UDOT officials say bridge from U.S. 40 to Interstate 80 is ‘absolutely safe’ despite bumps
Officials from the Utah Department of Transportation said the bridge where a fatal vehicle accident occurred last month is “absolutely safe” and that the amount it has settled and the small resulting bumps in the road are “not abnormal.”
The accident involved a dump truck traveling northbound on the bridge from U.S. 40 to Interstate 80 on Nov. 21. The driver was thrown from the vehicle and died from his injuries. Authorities at the time did not specify what caused the incident, though they indicated speed and the wet and slippery conditions may have been factors.
Courtney Samuel, a UDOT spokesperson, said the agency inspects bridges every two years and that this bridge was last inspected in August 2018. He said crews found the bridge had settled one to two inches since it was installed in 2001, causing bumps where the bridge connects to the roadway.
“There are actually probably bigger ones on Interstate 15 in the Salt Lake Valley,” he said. “It can cause a slight bump that we see in this particular area — this bridge.
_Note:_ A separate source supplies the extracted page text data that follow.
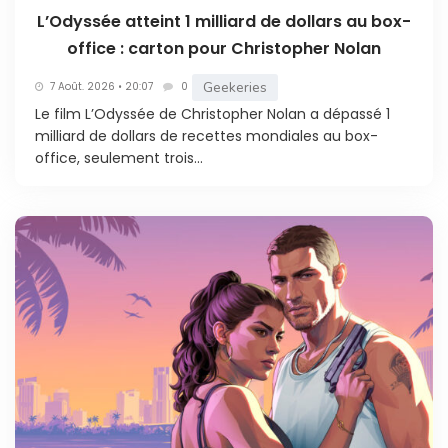
L’Odyssée atteint 1 milliard de dollars au box-
office : carton pour Christopher Nolan
Geekeries
7 Août. 2026 • 20:07
0
Le film L’Odyssée de Christopher Nolan a dépassé 1
milliard de dollars de recettes mondiales au box-
office, seulement trois...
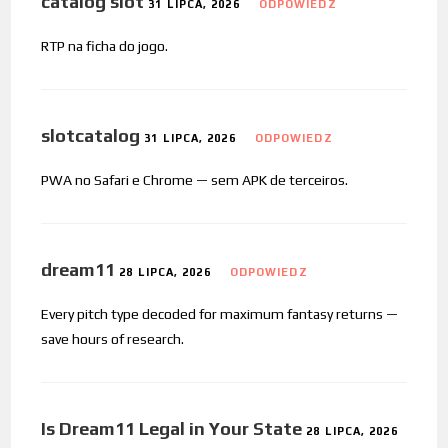
catalog slot
31 LIPCA, 2026
ODPOWIEDZ
RTP na ficha do jogo.
slotcatalog
31 LIPCA, 2026
ODPOWIEDZ
PWA no Safari e Chrome — sem APK de terceiros.
dream11
28 LIPCA, 2026
ODPOWIEDZ
Every pitch type decoded for maximum fantasy returns —
save hours of research.
Is Dream11 Legal in Your State
28 LIPCA, 2026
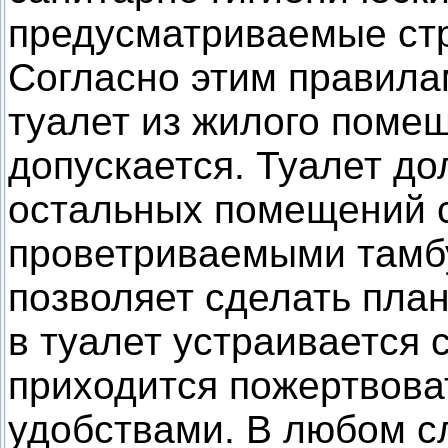
предусматриваемые ст
Согласно этим правилам
туалет из жилого помещ
допускается. Туалет до
остальных помещений 
проветриваемыми тамбу
позволяет сделать пла
в туалет устраивается 
приходится пожертвов
удобствами. В любом с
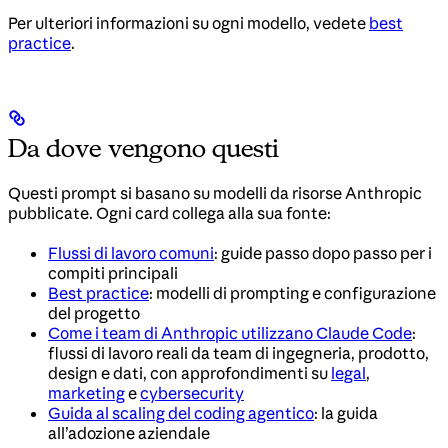
Per ulteriori informazioni su ogni modello, vedete
best
practice
.
Da dove vengono questi
Questi prompt si basano su modelli da risorse Anthropic
pubblicate. Ogni card collega alla sua fonte:
Flussi di lavoro comuni
: guide passo dopo passo per i
compiti principali
Best practice
: modelli di prompting e configurazione
del progetto
Come i team di Anthropic utilizzano Claude Code
:
flussi di lavoro reali da team di ingegneria, prodotto,
design e dati, con approfondimenti su
legal
,
marketing
e
cybersecurity
Guida al scaling del coding agentico
: la guida
all’adozione aziendale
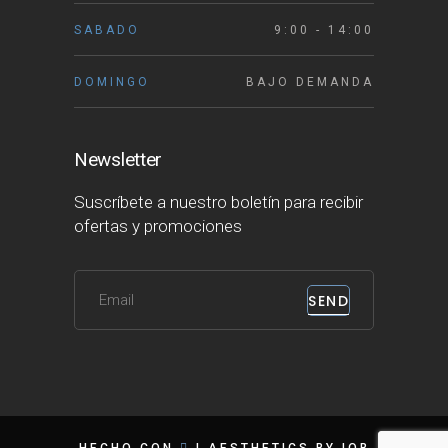
SABADO
9:00 - 14:00
DOMINGO
BAJO DEMANDA
Newsletter
Suscríbete a nuestro boletín para recibir
ofertas y promociones
SEND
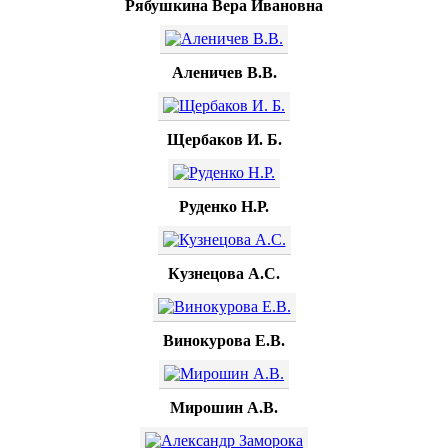
Рябушкина Вера Ивановна
Аленичев В.В.
Щербаков И. Б.
Руденко Н.Р.
Кузнецова А.С.
Винокурова Е.В.
Мирошин А.В.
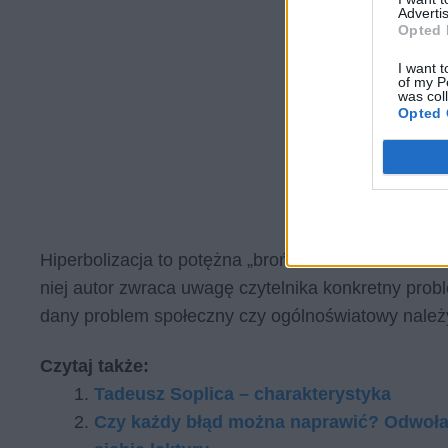
Advertis
Opted 
I want t
of my P
was col
Opted 
Hiperbolizacja to potężna „broń” literacka, która
niej autor zwraca uwagę czytelnika konkretny prob
dany problem społeczny czy ogólnoświatowy należy
Czytaj także:
Tadeusz Soplica – charakterystyka
Czy każdy błąd można naprawić? Odwołaj 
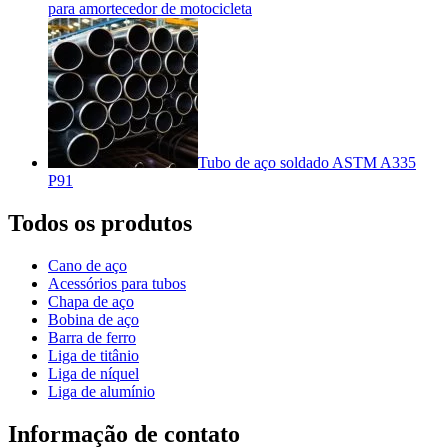
para amortecedor de motocicleta
Tubo de aço soldado ASTM A335
P91
Todos os produtos
Cano de aço
Acessórios para tubos
Chapa de aço
Bobina de aço
Barra de ferro
Liga de titânio
Liga de níquel
Liga de alumínio
Informação de contato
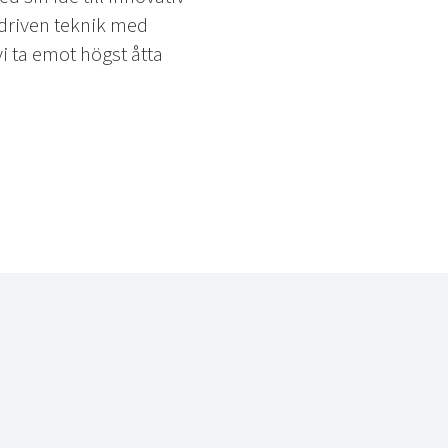
t driven teknik med
i ta emot högst åtta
It is a slight bump, (but) quite a bit of annoyance for drivers.”
The depression occurs as the bridge bends around a curve, and some local drivers, including Josh Nuffer, worry the bridge may be dangerous.
“You go around the bridge and your car practically catches air,” he said.
The speed limit drops from 65 mph to 55 mph as U.S. 40 approaches Interstate 80, and a 45 mph speed limit is posted on a yellow sign warning of the curve.
Local taxi driver Wayne Pillard said he doesn’t find the road dangerous because he drives the speed limit, but said he seems like the only driver who does.
“I drive that probably — and I’m not exaggerating — anywhere between four and 10 times a week,” he said. “I almost get creamed going around that corner going 45 because everyone else is going 60.”
Another local taxi driver, Kate Martyniak, said she tries to avoid the road when she has passengers in the car, both because of the jarring bumps and because she views it as dangerous.
“Frankly, we go around if we have guests in the car,” she said. “Cars fly through there and it’s frightening.”
Samuel said UDOT has a preservation treatment project in the works to maintain and seal the bridge. The timing has not been finalized, but Samuel indicated it would be in the next two to three years.
That project would put one to two inches of concrete over the length of the bridge, he said.
“It is on our radar to be able to address (it),” he said. “I think you’ll be surprised how much of a big difference an inch or two could make on a vehicle. … You’re definitely going to feel it.”